The Karnataka high court upheld the order passed by the trial court wherein he was sentenced to six months simple imprisonment with a Rs 1,000 fine, after holding him guilty under the provisions of Prevention of Food Adulteration Act, 1954, for selling adulterated as well as misbranded coffee powder.
On June 20, 2008, a food inspector and his staff visited M/s Select Coffee Works on Azad Road, Sakleshpur, and inspected the coffee seeds and its powder meant for sale.
The team noticed that Syed Ahmed was selling adulterated coffee powder and had misbranded the product too.
The team purchased 600 grams of coffee powder and tested it. The report confirmed that the coffee was adulterated and misbranded as it was found that the caffeine content in it was 0.4% (as against the standard of not less than 0.6 %) and aqueous extract was 55 % (as against not more than 50%) and that the batch number and ‘best before’ was not printed.

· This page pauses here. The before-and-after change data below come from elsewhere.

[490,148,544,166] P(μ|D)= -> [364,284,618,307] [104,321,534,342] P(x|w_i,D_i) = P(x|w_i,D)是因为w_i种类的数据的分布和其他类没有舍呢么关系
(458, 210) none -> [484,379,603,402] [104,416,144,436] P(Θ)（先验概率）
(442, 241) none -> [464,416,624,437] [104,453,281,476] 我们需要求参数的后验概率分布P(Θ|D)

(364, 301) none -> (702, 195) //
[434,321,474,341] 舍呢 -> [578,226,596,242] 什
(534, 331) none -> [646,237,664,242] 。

A complaint was registered and on June 20, 2016, after trial, the magistrate court held Syed Ahmed guilty. It was challenged before the sessions court at Hassan and on March 14, 2018, the order passed by the trial court was confirmed.
Challenging these orders, Syed Ahmed argued that the analyst’s report doesn’t say that the commodity/article was injurious to health. Another argument was that there was no misbranding since it was a small shop where he was only a retailer in coffee seeds and powder.

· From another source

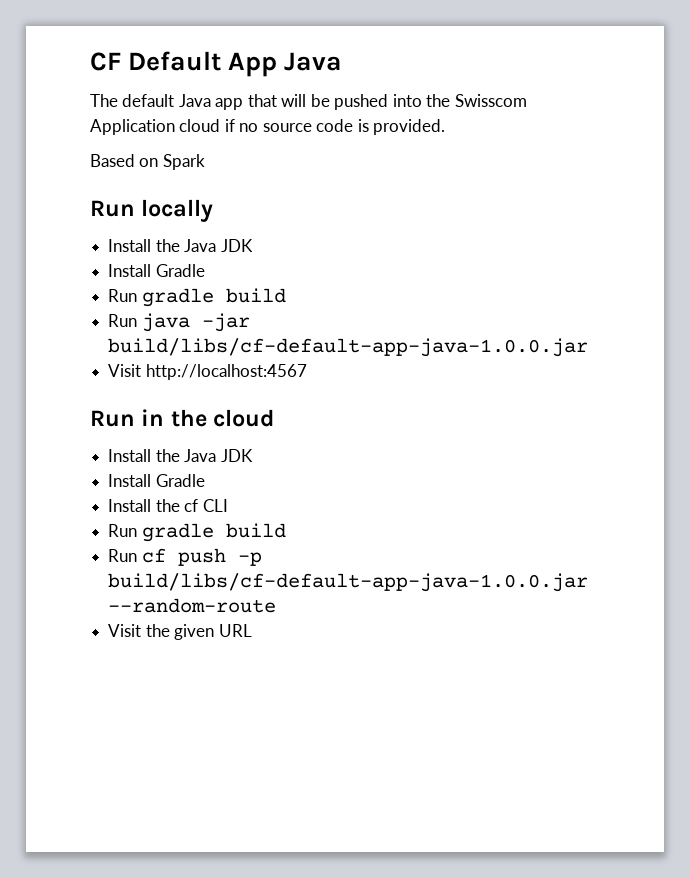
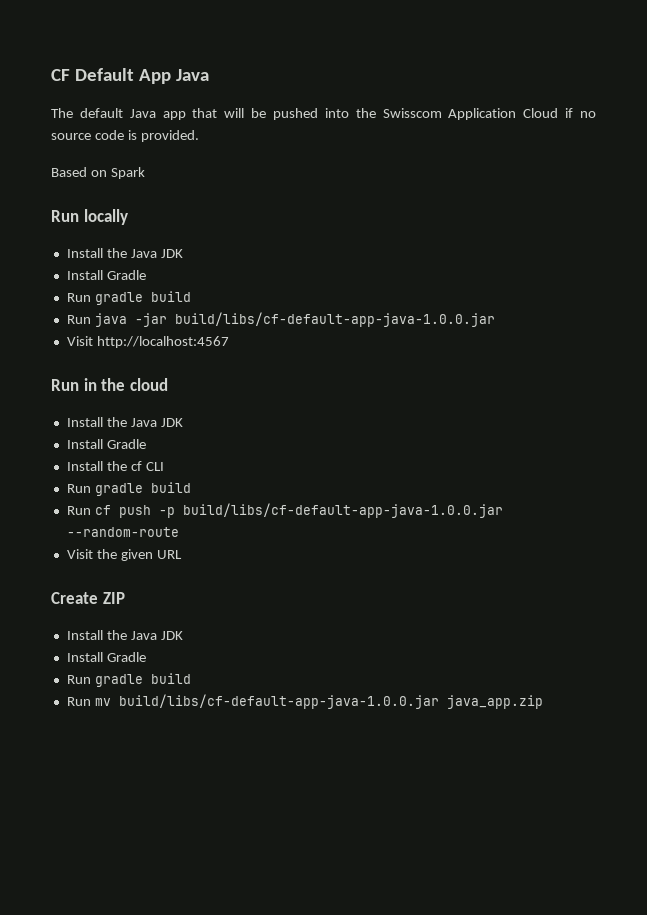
[179,119,221,132] cloud -> [523,108,559,118] Cloud
(252, 630) none -> [51,592,125,604] [66,630,183,640] [66,652,146,662] [66,673,191,687] [66,694,543,709] // Create ZIP // Install the Java JDK // Install Gradle // Run gradle build // Run mv build/libs/cf-default-app-java-1.0.0.jar java_app.zip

The HC government pleader argued that not mentioning batch number and ‘best before’ on the packet itself is misbranding.
“Admittedly, the food article sold was not labelled in accordance with requirement of the Act and the rules made there under, by mentioning its batch number, ‘best before’ and ‘veg’ or ‘non-veg’ symbol, which is clearly an offence under Section 7(i) and 7(ii) punishable under Section 16(1)(a) of the Act” Justice HB Prabhakara Sastry has noted in his order .
The judge noted that petitioner Syed Ahmed also failed to convince the court that the coffee powder was a primary food as defined under Section 2(xiia) of the Act. Citing the facts and circumstances of the case, the HC said that the sentence ordered by the trial was proportionate to the gravity of the proven guilt against the accused. “I do not find any perversity, illegality or error in the impugned judgments warranting any interference at the hands of this court,” Justice Prabhakara Sastry ruled.